EXCERPTED DATA START

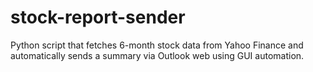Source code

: # stock-report-sender
Python script that fetches 6-month stock data from Yahoo Finance and automatically sends a summary via Outlook web using GUI automation.
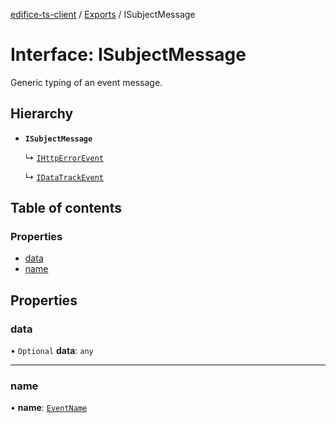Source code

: [edifice-ts-client](../README.md) / [Exports](../modules.md) / ISubjectMessage

# Interface: ISubjectMessage

Generic typing of an event message.

## Hierarchy

- **`ISubjectMessage`**

  ↳ [`IHttpErrorEvent`](IHttpErrorEvent.md)

  ↳ [`IDataTrackEvent`](IDataTrackEvent.md)

## Table of contents

### Properties

- [data](ISubjectMessage.md#data)
- [name](ISubjectMessage.md#name)

## Properties

### data

• `Optional` **data**: `any`

___

### name

• **name**: [`EventName`](../modules.md#eventname)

EXCERPTED DATA END

§ WHAT YOU HAVE TO DO: Could you return all of the entries above exactly, without any images?

§ WRITTEN ANSWER:
Source code

: # stock-report-sender
Python script that fetches 6-month stock data from Yahoo Finance and automatically sends a summary via Outlook web using GUI automation.
Source code

: [edifice-ts-client](../README.md) / [Exports](../modules.md) / ISubjectMessage

# Interface: ISubjectMessage

Generic typing of an event message.

## Hierarchy

- **`ISubjectMessage`**

  ↳ [`IHttpErrorEvent`](IHttpErrorEvent.md)

  ↳ [`IDataTrackEvent`](IDataTrackEvent.md)

## Table of contents

### Properties

- [data](ISubjectMessage.md#data)
- [name](ISubjectMessage.md#name)

## Properties

### data

• `Optional` **data**: `any`

___

### name

• **name**: [`EventName`](../modules.md#eventname)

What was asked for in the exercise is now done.